» **Source document**
--- --- ---
## Hypothetically, how an FFT-based equalizer can be programmed.

One of the concepts which I only recently posted about was, that I had activated an equalizer function, that was once integrated into how the PulseAudio sound server works, but which may be installed with additional packages, in more-recent versions of Debian Linux. As I wrote, to activate this under Debian 8 / Jessie was a bit problematic at first, but could ultimately be accomplished. The following is what the controls of this equalizer look like, on the screen:

And, this is what the newly-created ‘sink’ is named, within the (old) KDE-4 desktop manager’s Settings Panel:

What struck me as remarkable about this, was its naming, as an “FFT-based Equalizer…”. I had written an earlier posting, about How the Fast Fourier Transform differs from the Discrete Fourier Transform. And, because I tend to think first, about how convolutions may be computed, using a Discrete Cosine Transform, it took me a bit of thought, to comprehend, how an equalizer function could be implemented, based on the FFT.
--- --- ---
» **Provided records**
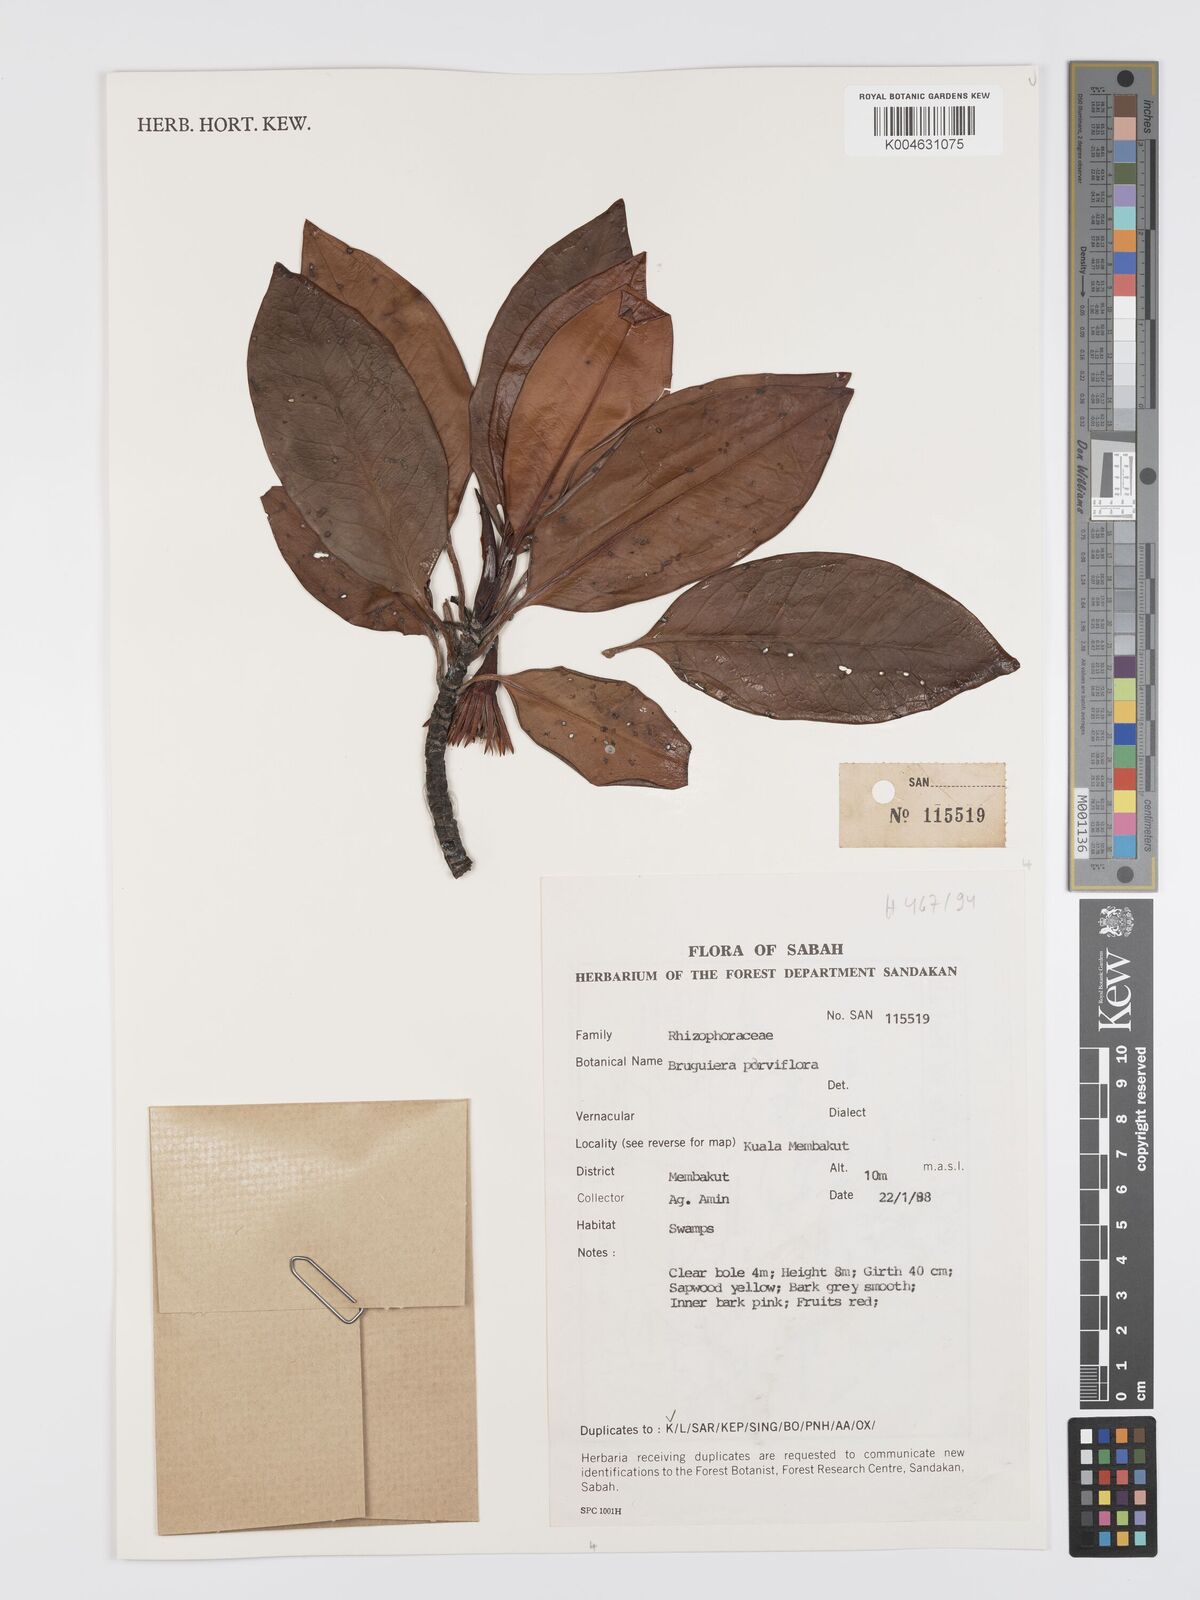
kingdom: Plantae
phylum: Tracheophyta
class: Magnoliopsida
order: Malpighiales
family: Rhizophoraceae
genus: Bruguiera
--- --- ---
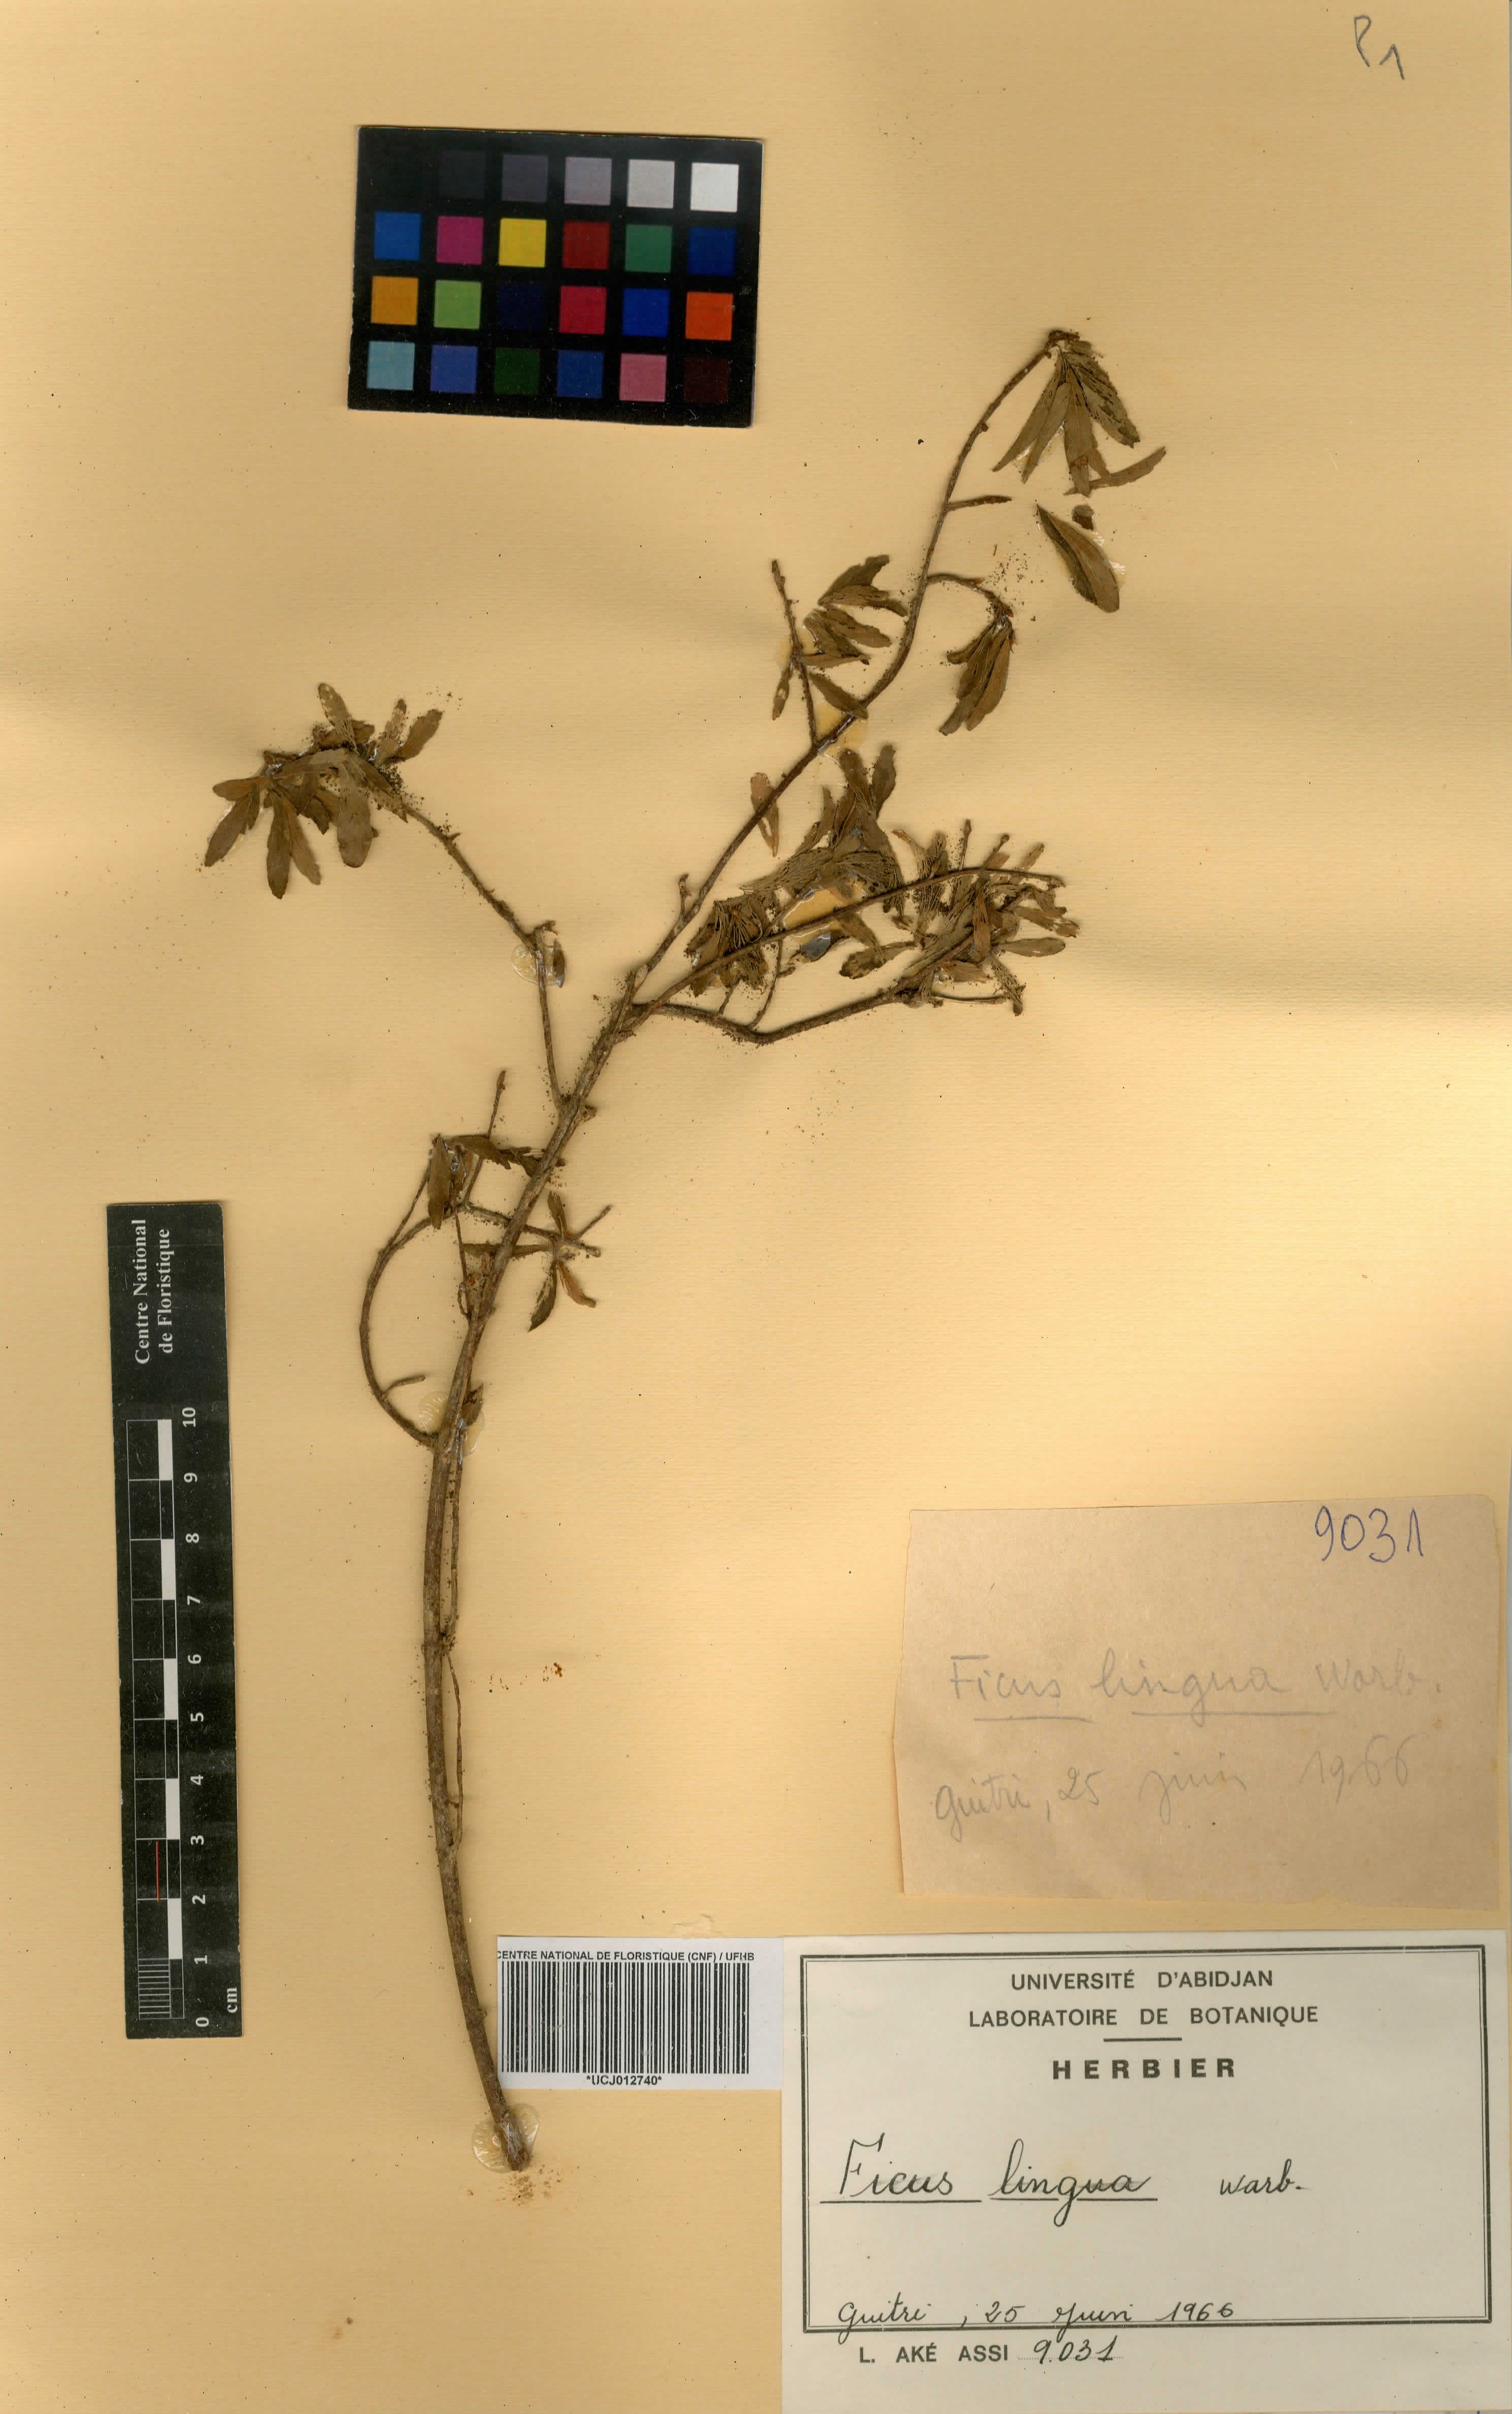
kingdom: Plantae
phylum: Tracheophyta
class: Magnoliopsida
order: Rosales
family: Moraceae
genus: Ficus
--- --- ---
» **Requirements**
**A.** Under which Debian release does the post about the FFT-based equalizer say activating the equalizer was a bit problematic at first?
**B.** Transcribe the post about the FFT-based equalizer from "And, this is" to "on the FFT.".
**C.** Pick up the post about the FFT-based equalizer after its final sentence and continue writing it.

» **Answers to the exercise**
**A.** Debian 8 / Jessie.

**B.**
And, this is what the newly-created ‘sink’ is named, within the (old) KDE-4 desktop manager’s Settings Panel:

What struck me as remarkable about this, was its naming, as an “FFT-based Equalizer…”. I had written an earlier posting, about How the Fast Fourier Transform differs from the Discrete Fourier Transform. And, because I tend to think first, about how convolutions may be computed, using a Discrete Cosine Transform, it took me a bit of thought, to comprehend, how an equalizer function could be implemented, based on the FFT.

**C.**
BTW, That earlier posting which I linked to above, has as a major flaw, a guess on my part about how MP3 sound compression works, that makes a false assumption. I have made more recent postings on how sound-compression schemes work, which no longer make the same false assumption. But otherwise, that old posting still explains, what the difference between the FFT and other, Discrete Transforms is.

So, the question which may go through some readers’ minds, like mine, would be, how a graphic equalizer based on the FFT can be made computationally efficient, to the maximum. Obviously, when the FFT is only being used to analyze a sampling interval, what results is a (small) number of frequency coefficients, spaced approximately uniformly, over a series of octaves. Apparently, such a set of coefficients-as-output, needs to be replaced by one stream each, that isolates one frequency-component. Each stream then needs to be multiplied by an equalizer setting, before being mixed into the combined equalizer output.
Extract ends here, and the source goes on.